Exercise brief — Reproduce verbatim the lines of the material below, from the line containing "We are pleased" through the line containing "The Saraya Sustainability", including both of those lines.

Data extracts —
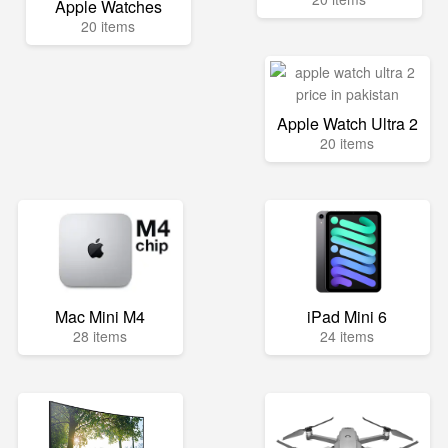
Apple Watches
20 items
Apple Watch Ultra 2
20 items
Mac Mini M4
iPad Mini 6
28 items
24 items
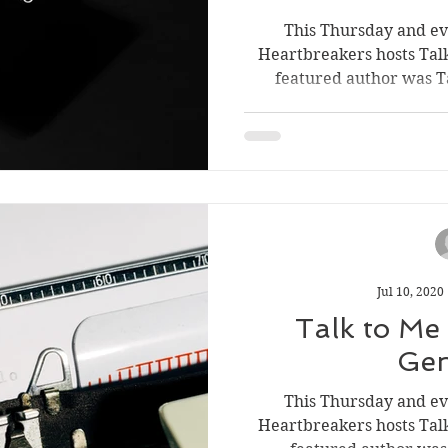
This Thursday and e
Heartbreakers hosts Tal
featured author was Ta
Jul 10, 2020
Talk to Me
Gen
This Thursday and e
Heartbreakers hosts Tal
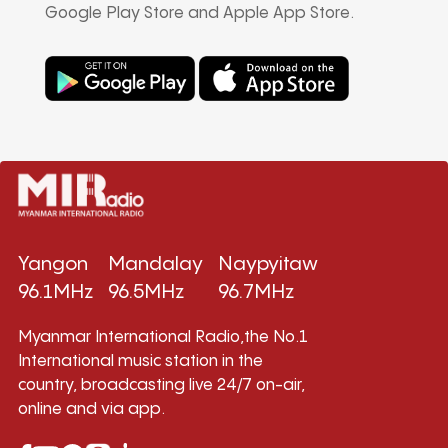
Google Play Store and Apple App Store.
Yangon
Mandalay
Naypyitaw
96.1MHz
96.5MHz
96.7MHz
Myanmar International Radio,the No.1
International music station in the
country, broadcasting live 24/7 on-air,
online and via app.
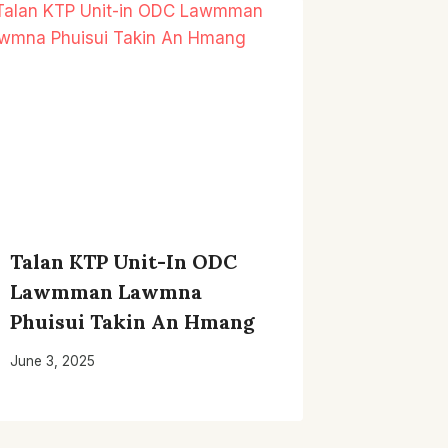
Talan KTP Unit-In ODC
Lawmman Lawmna
Phuisui Takin An Hmang
June 3, 2025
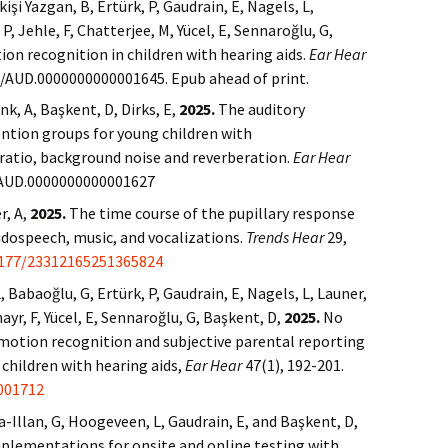
şi Yazgan, B, Ertürk, P, Gaudrain, E, Nagels, L,
 P, Jehle, F, Chatterjee, M, Yücel, E, Sennaroğlu, G,
on recognition in children with hearing aids.
Ear Hear
97/AUD.0000000000001645. Epub ahead of print.
k, A, Başkent, D, Dirks, E,
2025.
The auditory
ntion groups for young children with
e ratio, background noise and reverberation.
Ear Hear
97/AUD.0000000000001627
r, A,
2025.
The time course of the pupillary response
udospeech, music, and vocalizations.
Trends Hear
29,
1177/23312165251365824
 Babaoğlu, G, Ertürk, P, Gaudrain, E, Nagels, L, Launer,
ayr, F, Yücel, E, Sennaroğlu, G, Başkent, D,
2025.
No
motion recognition and subjective parental reporting
 children with hearing aids,
Ear Hear
47(1), 192-201.
001712
za-Illan, G, Hoogeveen, L, Gaudrain, E, and Başkent, D,
mplementations for onsite and online testing with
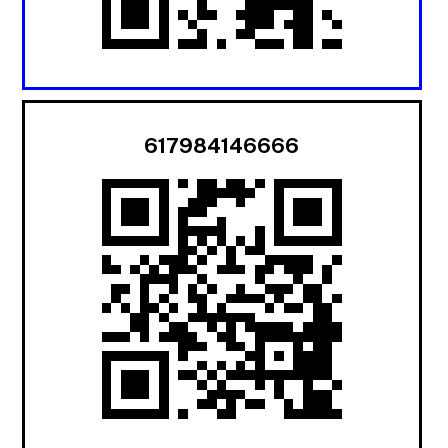
617984146666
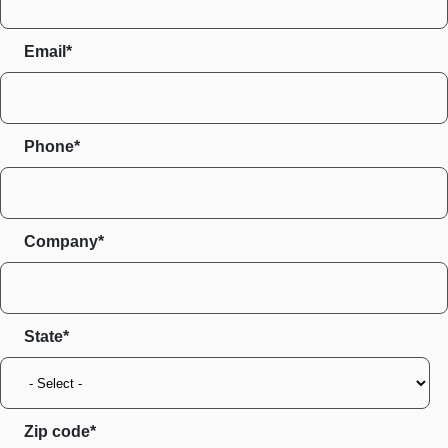
Email*
Phone*
Company*
State
Zip code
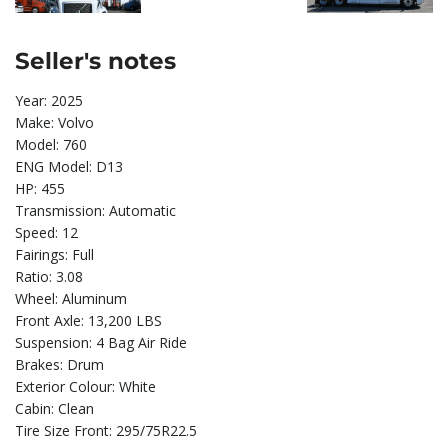
Seller's notes
Year: 2025
Make: Volvo
Model: 760
ENG Model: D13
HP: 455
Transmission: Automatic
Speed: 12
Fairings: Full
Ratio: 3.08
Wheel: Aluminum
Front Axle: 13,200 LBS
Suspension: 4 Bag Air Ride
Brakes: Drum
Exterior Colour: White
Cabin: Clean
Tire Size Front: 295/75R22.5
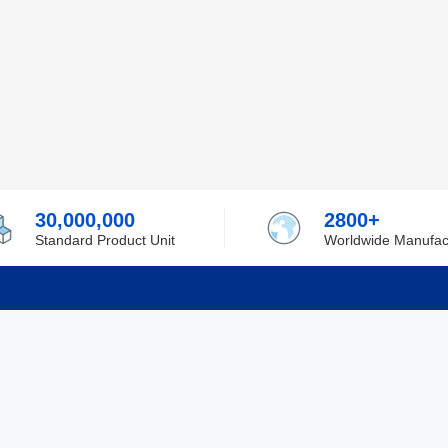
30,000,000
2800+
Standard Product Unit
Worldwide Manufac
rmation
Support
ilufa
Shipping & Delivering
 Policy
Purchase Guide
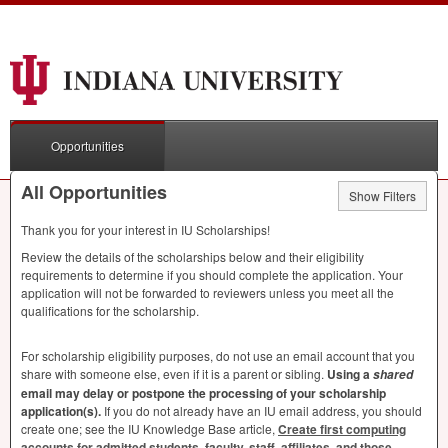
Opportunities
All Opportunities
Show Filters
Thank you for your interest in IU Scholarships!
Review the details of the scholarships below and their eligibility
requirements to determine if you should complete the application. Your
application will not be forwarded to reviewers unless you meet all the
qualifications for the scholarship.
For scholarship eligibility purposes, do not use an email account that you
share with someone else, even if it is a parent or sibling.
Using a
shared
email may delay or postpone the processing of your scholarship
application(s).
If you do not already have an IU email address, you should
create one; see the IU Knowledge Base article,
Create first computing
accounts for admitted students, faculty, staff, affiliates, and those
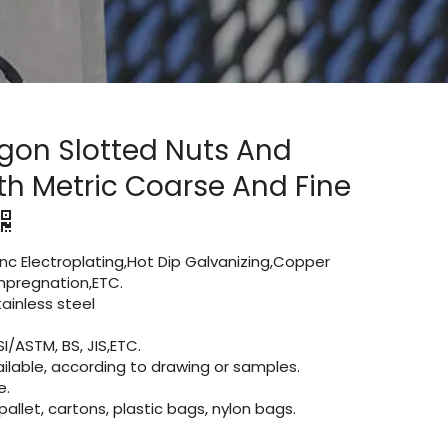
gon Slotted Nuts And
th Metric Coarse And Fine
Zinc Electroplating,Hot Dip Galvanizing,Copper
 impregnation,ETC.
inless steel
I/ASTM, BS, JIS,ETC.
lable, according to drawing or samples.
e.
let, cartons, plastic bags, nylon bags.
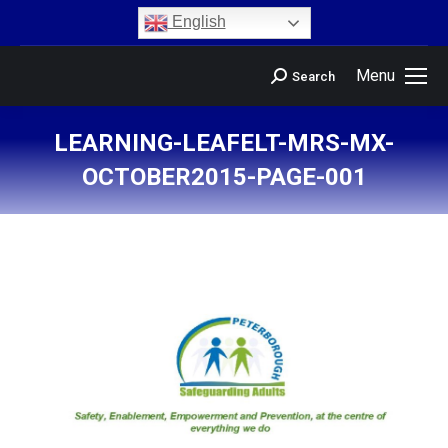
content
English
Menu
Search
LEARNING-LEAFELT-MRS-MX-
OCTOBER2015-PAGE-001
You are here:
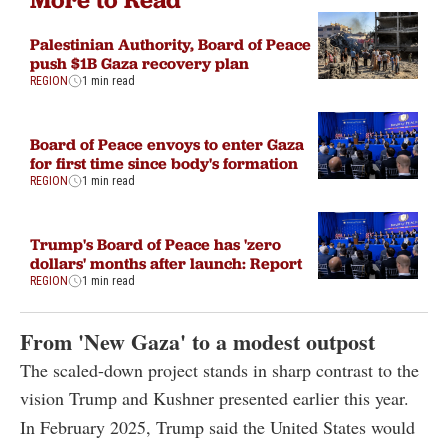
Palestinian Authority, Board of Peace
push $1B Gaza recovery plan
REGION
1 min read
Board of Peace envoys to enter Gaza
for first time since body's formation
REGION
1 min read
Trump's Board of Peace has 'zero
dollars' months after launch: Report
REGION
1 min read
From 'New Gaza' to a modest outpost
The scaled-down project stands in sharp contrast to the
vision Trump and Kushner presented earlier this year.
In February 2025, Trump said the United States would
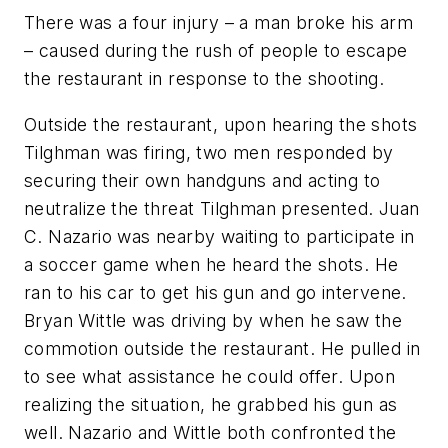
There was a four injury – a man broke his arm
– caused during the rush of people to escape
the restaurant in response to the shooting.
Outside the restaurant, upon hearing the shots
Tilghman was firing, two men responded by
securing their own handguns and acting to
neutralize the threat Tilghman presented. Juan
C. Nazario was nearby waiting to participate in
a soccer game when he heard the shots. He
ran to his car to get his gun and go intervene.
Bryan Wittle was driving by when he saw the
commotion outside the restaurant. He pulled in
to see what assistance he could offer. Upon
realizing the situation, he grabbed his gun as
well. Nazario and Wittle both confronted the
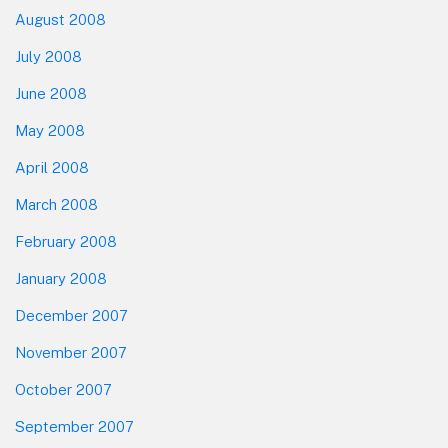
August 2008
July 2008
June 2008
May 2008
April 2008
March 2008
February 2008
January 2008
December 2007
November 2007
October 2007
September 2007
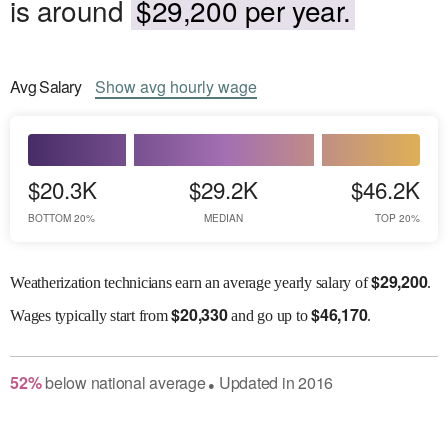
is around
$29,200 per year.
Avg
Salary
Show
avg
hourly wage
$20.3K
$29.2K
$46.2K
BOTTOM 20%
MEDIAN
TOP 20%
$
29,200
Weatherization technicians earn an average yearly salary of
.
$
20,330
$
46,170
Wages
typically start from
and go up to
.
52
%
below
national average
Updated in
2016
●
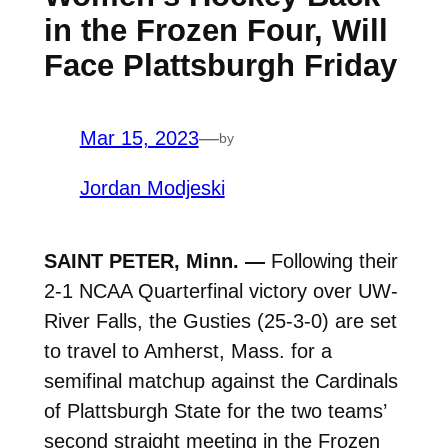
in the Frozen Four, Will
Face Plattsburgh Friday
Mar 15, 2023
—
by
Jordan Modjeski
SAINT PETER, Minn. —
Following their
2-1 NCAA Quarterfinal victory over UW-
River Falls, the Gusties (25-3-0) are set
to travel to Amherst, Mass. for a
semifinal matchup against the Cardinals
of Plattsburgh State for the two teams’
second straight meeting in the Frozen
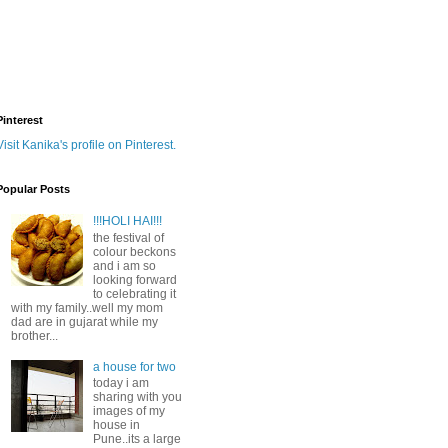
Pinterest
Visit Kanika's profile on Pinterest.
Popular Posts
!!!HOLI HAI!!!
the festival of
colour beckons
and i am so
looking forward
to celebrating it
with my family..well my mom
dad are in gujarat while my
brother...
a house for two
today i am
sharing with you
images of my
house in
Pune..its a large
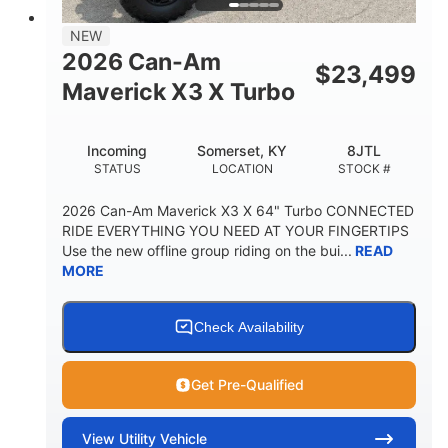
NEW
2026 Can-Am
$
23,499
Maverick X3 X Turbo
Incoming
Somerset, KY
8JTL
STATUS
LOCATION
STOCK #
2026 Can-Am Maverick X3 X 64" Turbo CONNECTED
RIDE EVERYTHING YOU NEED AT YOUR FINGERTIPS
Use the new offline group riding on the bui...
READ
MORE
Check Availability
Get Pre-Qualified
View
Utility Vehicle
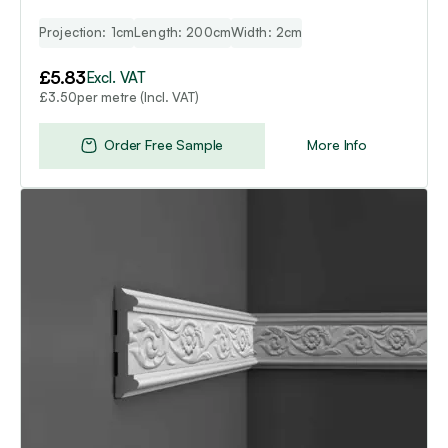
Projection: 1cm
Length: 200cm
Width: 2cm
£
5.83
Excl. VAT
per metre (Incl. VAT)
£
3.50
Order Free Sample
More Info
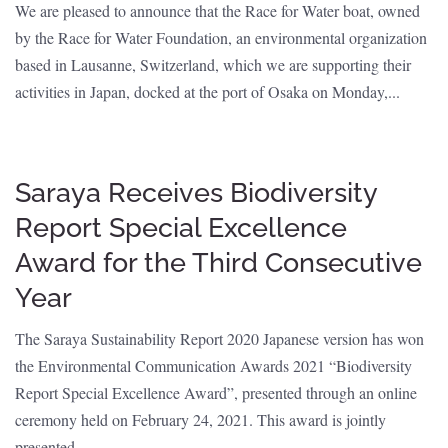
We are pleased to announce that the Race for Water boat, owned
by the Race for Water Foundation, an environmental organization
based in Lausanne, Switzerland, which we are supporting their
activities in Japan, docked at the port of Osaka on Monday,...
Saraya Receives Biodiversity
Report Special Excellence
Award for the Third Consecutive
Year
The Saraya Sustainability Report 2020 Japanese version has won
the Environmental Communication Awards 2021 “Biodiversity
Report Special Excellence Award”, presented through an online
ceremony held on February 24, 2021. This award is jointly
presented...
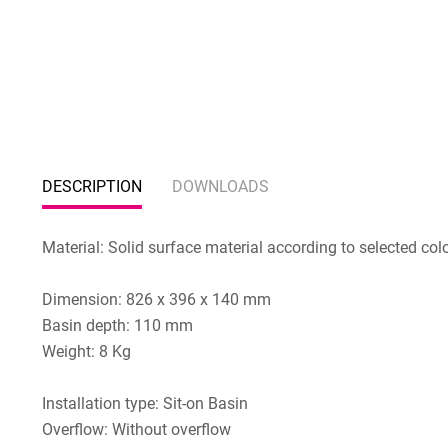
DESCRIPTION
DOWNLOADS
Material: Solid surface material according to selected col
Dimension: 826 x 396 x 140 mm
Basin depth: 110 mm
Weight: 8 Kg
Installation type: Sit-on Basin
Overflow: Without overflow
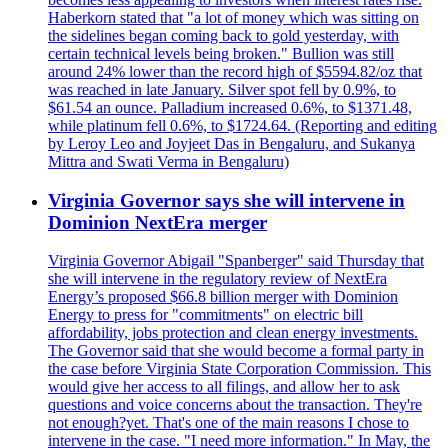
Haberkorn stated that "a lot of money which was sitting on
the sidelines began coming back to gold yesterday, with
certain technical levels being broken." Bullion was still
around 24% lower than the record high of $5594.82/oz that
was reached in late January. Silver spot fell by 0.9%, to
$61.54 an ounce. Palladium increased 0.6%, to $1371.48,
while platinum fell 0.6%, to $1724.64. (Reporting and editing
by Leroy Leo and Joyjeet Das in Bengaluru, and Sukanya
Mittra and Swati Verma in Bengaluru)
Virginia Governor says she will intervene in
Dominion NextEra merger
Virginia Governor Abigail "Spanberger" said Thursday that
she will intervene in the regulatory review of NextEra
Energy’s proposed $66.8 billion merger with Dominion
Energy to press for "commitments" on electric bill
affordability, jobs protection and clean energy investments.
The Governor said that she would become a formal party in
the case before Virginia State Corporation Commission. This
would give her access to all filings, and allow her to ask
questions and voice concerns about the transaction. They're
not enough?yet. That's one of the main reasons I chose to
intervene in the case. "I need more information." In May, the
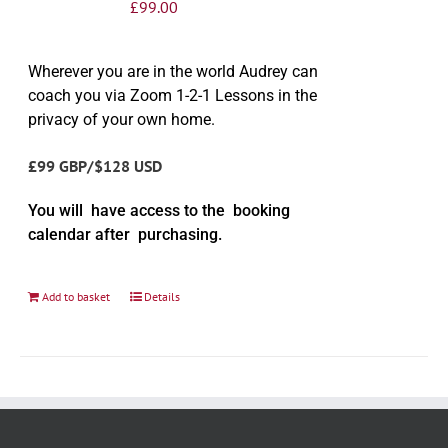
£
99.00
Wherever you are in the world Audrey can
coach you via Zoom 1-2-1 Lessons in the
privacy of your own home.
£99 GBP/$128 USD
You will have access to the booking
calendar after purchasing.
Add to basket
Details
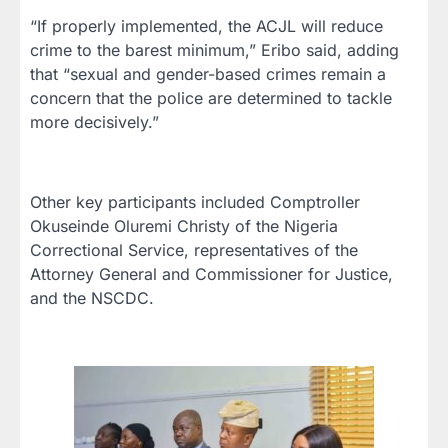
“If properly implemented, the ACJL will reduce
crime to the barest minimum,” Eribo said, adding
that “sexual and gender-based crimes remain a
concern that the police are determined to tackle
more decisively.”
Other key participants included Comptroller
Okuseinde Oluremi Christy of the Nigeria
Correctional Service, representatives of the
Attorney General and Commissioner for Justice,
and the NSCDC.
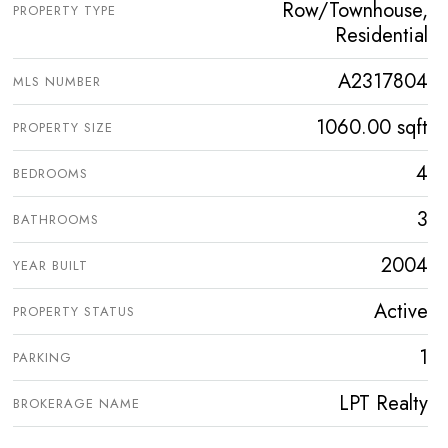
Row/Townhouse,
PROPERTY TYPE
Residential
A2317804
MLS NUMBER
1060.00 sqft
PROPERTY SIZE
4
BEDROOMS
3
BATHROOMS
2004
YEAR BUILT
Active
PROPERTY STATUS
1
PARKING
LPT Realty
BROKERAGE NAME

Finished task —
We are pleased to announce that the Race for Water boat, owned
by the Race for Water Foundation, an environmental organization
based in Lausanne, Switzerland, which we are supporting their
activities in Japan, docked at the port of Osaka on Monday,...
Saraya Receives Biodiversity
Report Special Excellence
Award for the Third Consecutive
Year
The Saraya Sustainability Report 2020 Japanese version has won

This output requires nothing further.